SELECTED TEXT -

Could you give us an idea of the volume of veggies (# of cups)once they have been processed? I am thinking that other veggies could be used if we kept the ratio to salt the same. Specifically, I am thinking that spinach and kale would add a great deal of nutrition. I would eliminate celeriac and fennel as they are less readily available (read "cheap") and not needed for taste IMHO.

Nupur ~ Thanks for the sun-dried tomato tip.

Mrs Spock ~ My thinking is maybe six months? Maybe three? I would watch how it smells, once the freshness is lost, it might still be safe but wouldn't add the flavor punch.

Kalyn ~ I saw the recipe, made a grocery list, went to Whole Foods, made it. That quick!

Mary ~ The salt is the preservative in this mixture. Without the salt, it might keep for a week or so, or longer in the freezer, but it would freeze hard so you'd want to make cubes and then freeze. It's also salt that is the 'flavor' we're after. Are you skipping all commercial foods? If so, you may be getting so low on salt consumption that using a bouillon like this might work for you.

EXERCISE AIM - Copy out the reader comments about the salted vegetable bouillon word for word, from start to finish.

MATERIAL PROVIDED -
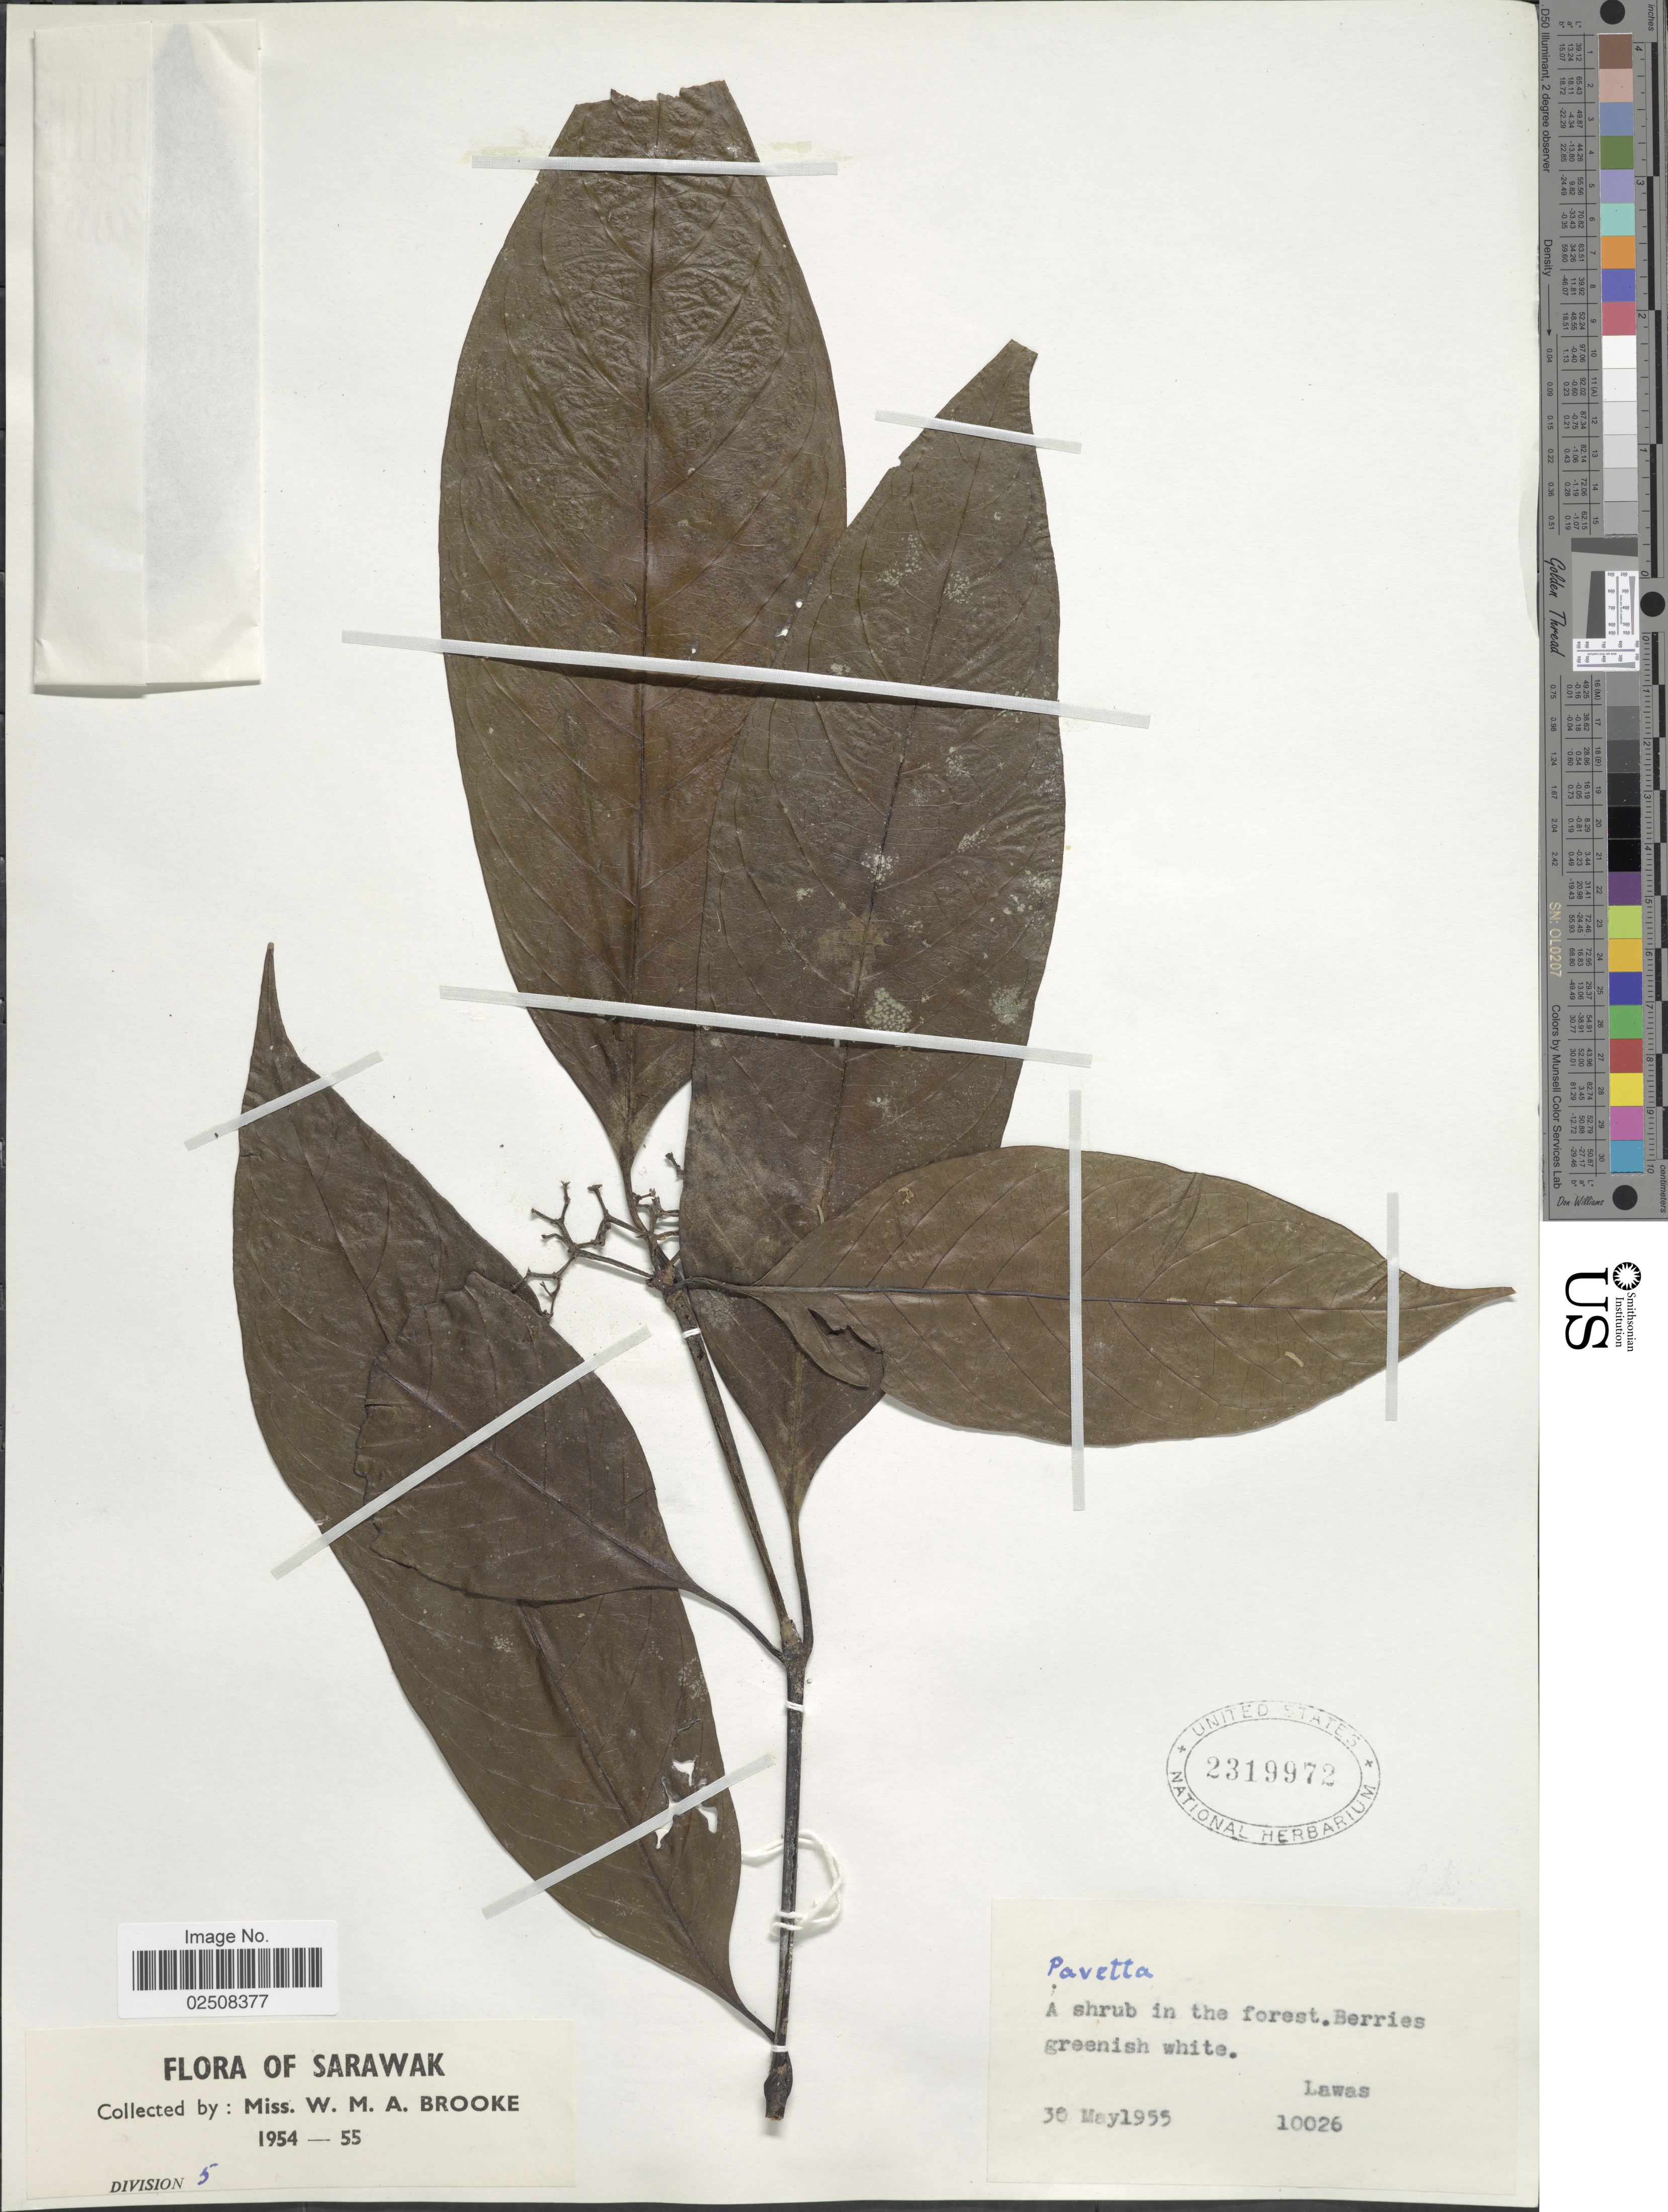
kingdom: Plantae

CORRECT RESULT -
Could you give us an idea of the volume of veggies (# of cups)once they have been processed? I am thinking that other veggies could be used if we kept the ratio to salt the same. Specifically, I am thinking that spinach and kale would add a great deal of nutrition. I would eliminate celeriac and fennel as they are less readily available (read "cheap") and not needed for taste IMHO.

Nupur ~ Thanks for the sun-dried tomato tip.

Mrs Spock ~ My thinking is maybe six months? Maybe three? I would watch how it smells, once the freshness is lost, it might still be safe but wouldn't add the flavor punch.

Kalyn ~ I saw the recipe, made a grocery list, went to Whole Foods, made it. That quick!

Mary ~ The salt is the preservative in this mixture. Without the salt, it might keep for a week or so, or longer in the freezer, but it would freeze hard so you'd want to make cubes and then freeze. It's also salt that is the 'flavor' we're after. Are you skipping all commercial foods? If so, you may be getting so low on salt consumption that using a bouillon like this might work for you.